_Written exercise_
Extend the article on integrated project delivery below, starting after its last sentence about the "master builder" concept.

_Source document_
-- Begin --
= Integrated project delivery =

Project delivery method

Integrated project delivery (IPD) is a construction project delivery method that seeks the efficiency and involvement of all participants (people, systems, business structures and practices) through all phases of design, fabrication, and construction. IPD combines ideas from integrated practice and lean construction. The objectives of IPD are to increase productivity, reduce waste (waste being described as resources spent on activities that do not add value to the end product), avoid time overruns, enhance final product quality, and reduce conflicts between owners, architects and contractors during construction. IPD emphasizes the use of technology to facilitate communication between the parties involved in the construction process.

== Background ==
The construction industry has suffered from a productivity decline since the 1960s while all other non-farm industries have seen large boosts in productivity. Proponents of Integrated project delivery argue that problems in contemporary construction, such as buildings that are behind schedule and over budget, are due to adverse relations between the owner, general contractor, and architect.

Using ideas developed by Toyota in their Toyota Production System and computer technology advances, the new focus in IPD is the final value created for the owner. In essence, IPD sees all allocation of resources for any activity that does not add value to the end product (the finished building) as wasteful.

== IPD in practice ==

In Practice, the IPD system is a process where all disciplines in a construction project work as one firm. The primary team members include the architect, key technical consultants as well as a general contractor and subcontractors. The growing use of building information modeling in the construction industry is allowing for easier sharing of information between project participants using IPD and is considered a tool to increase productivity throughout the construction process.

Unlike the design–build project delivery method which typically places the contractor in the leading role on a building project, IPD represents a return to the "master builder" concept where the entire building team including the owner, architect, general contractor, building engineers, fabricators, and subcontractors work collaboratively throughout the construction process.
-- End --
_Record list_
-- Begin --
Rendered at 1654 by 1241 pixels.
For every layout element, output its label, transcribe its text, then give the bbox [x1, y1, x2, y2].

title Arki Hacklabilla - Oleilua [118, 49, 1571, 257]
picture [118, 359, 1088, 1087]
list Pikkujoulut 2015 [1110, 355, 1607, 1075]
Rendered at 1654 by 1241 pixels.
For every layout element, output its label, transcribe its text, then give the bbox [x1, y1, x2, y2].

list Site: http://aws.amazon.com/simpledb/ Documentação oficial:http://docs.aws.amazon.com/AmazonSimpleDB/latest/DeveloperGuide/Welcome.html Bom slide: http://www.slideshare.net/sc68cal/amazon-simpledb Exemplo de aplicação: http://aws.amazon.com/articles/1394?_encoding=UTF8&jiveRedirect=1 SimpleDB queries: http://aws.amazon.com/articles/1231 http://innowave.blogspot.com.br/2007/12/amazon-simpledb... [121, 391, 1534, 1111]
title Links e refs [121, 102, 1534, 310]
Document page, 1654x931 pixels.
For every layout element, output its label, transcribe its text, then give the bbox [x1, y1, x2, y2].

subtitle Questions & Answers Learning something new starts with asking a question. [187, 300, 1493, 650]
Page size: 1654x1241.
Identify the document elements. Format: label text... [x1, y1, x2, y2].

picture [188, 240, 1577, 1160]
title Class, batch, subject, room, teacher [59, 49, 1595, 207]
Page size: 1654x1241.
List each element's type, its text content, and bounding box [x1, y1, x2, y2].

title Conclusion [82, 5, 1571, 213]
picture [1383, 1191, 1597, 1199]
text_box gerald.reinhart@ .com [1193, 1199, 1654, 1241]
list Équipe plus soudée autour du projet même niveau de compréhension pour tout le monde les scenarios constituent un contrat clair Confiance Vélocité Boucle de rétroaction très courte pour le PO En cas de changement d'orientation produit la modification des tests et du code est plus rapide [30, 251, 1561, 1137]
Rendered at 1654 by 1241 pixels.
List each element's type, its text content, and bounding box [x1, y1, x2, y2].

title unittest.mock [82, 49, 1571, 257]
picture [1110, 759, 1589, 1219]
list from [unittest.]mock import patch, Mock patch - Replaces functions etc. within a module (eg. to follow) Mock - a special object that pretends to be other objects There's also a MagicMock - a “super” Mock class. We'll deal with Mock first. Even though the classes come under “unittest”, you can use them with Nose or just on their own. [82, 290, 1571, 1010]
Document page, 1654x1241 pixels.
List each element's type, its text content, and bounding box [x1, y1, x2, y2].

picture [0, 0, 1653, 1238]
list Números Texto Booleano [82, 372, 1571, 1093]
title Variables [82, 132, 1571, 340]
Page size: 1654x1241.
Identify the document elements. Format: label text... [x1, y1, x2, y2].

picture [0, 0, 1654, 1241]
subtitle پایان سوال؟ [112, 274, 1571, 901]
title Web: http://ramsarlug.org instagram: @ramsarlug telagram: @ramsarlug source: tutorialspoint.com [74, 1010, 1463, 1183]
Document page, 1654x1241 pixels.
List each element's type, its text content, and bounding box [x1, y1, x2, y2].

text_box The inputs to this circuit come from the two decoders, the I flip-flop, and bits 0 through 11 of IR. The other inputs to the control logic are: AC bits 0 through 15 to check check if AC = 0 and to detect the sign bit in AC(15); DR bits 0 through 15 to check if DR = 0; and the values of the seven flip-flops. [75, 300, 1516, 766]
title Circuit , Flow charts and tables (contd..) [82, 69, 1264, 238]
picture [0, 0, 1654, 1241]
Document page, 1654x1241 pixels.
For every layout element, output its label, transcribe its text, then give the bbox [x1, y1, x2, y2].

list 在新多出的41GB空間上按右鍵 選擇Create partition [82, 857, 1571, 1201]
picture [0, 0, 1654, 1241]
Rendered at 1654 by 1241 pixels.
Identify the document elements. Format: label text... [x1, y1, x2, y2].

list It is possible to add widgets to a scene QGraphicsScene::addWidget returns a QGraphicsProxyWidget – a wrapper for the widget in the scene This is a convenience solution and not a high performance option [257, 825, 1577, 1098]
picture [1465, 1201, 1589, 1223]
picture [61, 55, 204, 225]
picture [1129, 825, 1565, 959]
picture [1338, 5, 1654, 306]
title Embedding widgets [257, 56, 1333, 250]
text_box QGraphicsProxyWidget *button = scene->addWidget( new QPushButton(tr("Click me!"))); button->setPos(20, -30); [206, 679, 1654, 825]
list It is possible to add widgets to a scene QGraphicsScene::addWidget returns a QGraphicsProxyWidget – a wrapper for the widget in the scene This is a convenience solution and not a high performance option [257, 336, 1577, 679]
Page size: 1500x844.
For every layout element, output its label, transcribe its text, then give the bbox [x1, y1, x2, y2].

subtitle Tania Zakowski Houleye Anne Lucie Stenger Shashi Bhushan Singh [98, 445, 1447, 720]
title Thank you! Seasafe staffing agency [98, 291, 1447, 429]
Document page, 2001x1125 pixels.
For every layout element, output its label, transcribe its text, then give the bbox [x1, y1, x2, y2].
-- End --
_Exercise result_
== Multi-Party Agreements ==
One common way to further the goals of IPD is through a multi-party agreement among key participants. In a multi-party agreement (MPA), the primary project participants execute a single contract specifying their respective roles, rights, obligations, and liabilities. In effect, the multi-party agreement creates a temporary virtual, and in some instances formal, organization to realize a specific project. Because a single agreement is used, each party understands its role in relationship to the other participants. Compensation structures are often open-book, so each party's interests and contributions are similarly transparent. Multi-party agreements require trust, as compensation is tied to overall project success and individual success depends on the contributions of all team members.

Common forms of multi-party agreements include
- project alliances, which create a project structure where the owner guaranteed the direct costs of non-owner parties, but payment of profit, overhead and bonus depends on project outcome;
- a single-purpose entity, which is a temporary, but formal, legal structure created to realize a specific project;
- and relational contracts, which are similar to Project Alliances in that a virtual organization is created from individual entities, but it differs in its approach to compensation, risk sharing and decision making.

== The role of technology in IPD ==

The adoption of IPD as a standard for collaborative good practice on construction projects presents its own problems. As most construction projects involve disparate stakeholders, traditional IT solutions are not conducive to collaborative working. Sharing files behind IT firewalls, large email attachment sizes and the inability to view all manner of file types without the native software all make IPD difficult.

The need to overcome collaborative IT challenges has been one of the drivers behind the growth of online construction collaboration technology. Since 2000, a new generation of technology companies evolved using SaaS to facilitate IPD.

This collaboration software streamlines the flow of documentation, communications and workflows ensuring everyone is working from 'one version of the truth'. Collaboration software allows users from disparate locations to keep all communications, documents & drawings, forms and data, amongst other types of electronic file, in one place. Version control is assured and users are able to view and mark up files online without the need for native software. The technology also enables project confidence and mitigates risk thanks to inbuilt audit trails.

== Criticism ==
A significant criticism of Lean Manufacturing is that the single-minded focus on efficiency is often associated with a lack of concern for employee safety and well-being. However, there it is unclear if this has led to a poor safety performance and increased stress levels among construction workers, as they strive reach higher goals with less resources.

== Job Order Contracting ==

Job Order Contracting, JOC is form of integrated project delivery that specifically targets repair, renovation, and minor new construction. It has proven to be capable of delivering over 90% of projects on-time, on-budget, and to the satisfaction of the owner, contractors, and customer alike.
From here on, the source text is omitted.